# [Rekordy ze zbioru]
>>>>>

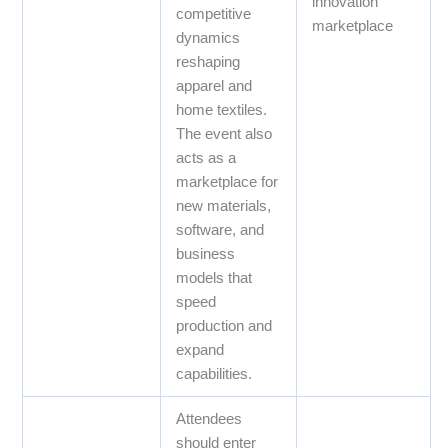
innovation
competitive
marketplace
dynamics
reshaping
apparel and
home textiles.
The event also
acts as a
marketplace for
new materials,
software, and
business
models that
speed
production and
expand
capabilities.
Attendees
should enter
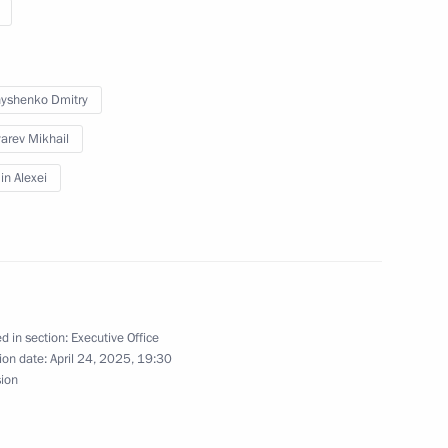
ission on Human Resources
yshenko Dmitry
arev Mikhail
n Alexei
n on International Cooperation
d in section:
Executive Office
ion date:
April 24, 2025, 19:30
are a meeting of the Council
sion
ure and Sport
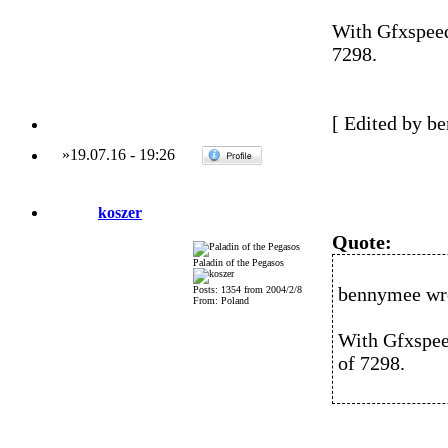
With Gfxspeed
7298.
[ Edited by b
»
19.07.16
-
19:26
koszer
Quote:
Paladin of the Pegasos
bennymee wr
Posts: 1354 from 2004/2/8
From: Poland
With Gfxspeed
of 7298.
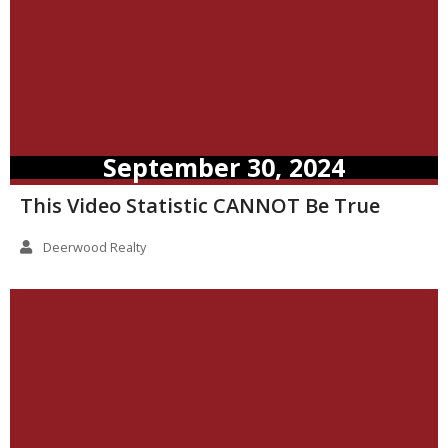
September 30, 2024
This Video Statistic CANNOT Be True
Deerwood Realty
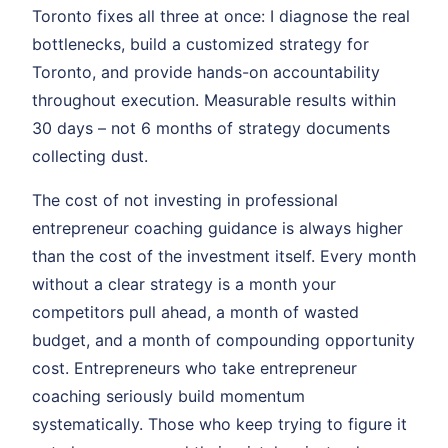
Toronto fixes all three at once: I diagnose the real
bottlenecks, build a customized strategy for
Toronto, and provide hands-on accountability
throughout execution. Measurable results within
30 days – not 6 months of strategy documents
collecting dust.
The cost of not investing in professional
entrepreneur coaching guidance is always higher
than the cost of the investment itself. Every month
without a clear strategy is a month your
competitors pull ahead, a month of wasted
budget, and a month of compounding opportunity
cost. Entrepreneurs who take entrepreneur
coaching seriously build momentum
systematically. Those who keep trying to figure it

<<<<<

# [Zadanie pisemne]
Zmień we wszystkich rekordach „marketplace” na „market” i wypisz je ponownie, resztę zostawiając bez zmian. Obrazki pomiń.

# [Pole odpowiedzi]
innovation
competitive
market
dynamics
reshaping
apparel and
home textiles.
The event also
acts as a
market for
new materials,
software, and
business
models that
speed
production and
expand
capabilities.
Attendees
should enter
ission on Human Resources
yshenko Dmitry
arev Mikhail
n Alexei
n on International Cooperation
d in section:
Executive Office
ion date:
April 24, 2025, 19:30
are a meeting of the Council
sion
ure and Sport
With Gfxspeed
7298.
[ Edited by b
»
19.07.16
-
19:26
koszer
Quote:
Paladin of the Pegasos
bennymee wr
Posts: 1354 from 2004/2/8
From: Poland
With Gfxspeed
of 7298.
September 30, 2024
This Video Statistic CANNOT Be True
Deerwood Realty
Toronto fixes all three at once: I diagnose the real
bottlenecks, build a customized strategy for
Toronto, and provide hands-on accountability
throughout execution. Measurable results within
30 days – not 6 months of strategy documents
collecting dust.
The cost of not investing in professional
entrepreneur coaching guidance is always higher
than the cost of the investment itself. Every month
without a clear strategy is a month your
competitors pull ahead, a month of wasted
budget, and a month of compounding opportunity
cost. Entrepreneurs who take entrepreneur
coaching seriously build momentum
systematically. Those who keep trying to figure it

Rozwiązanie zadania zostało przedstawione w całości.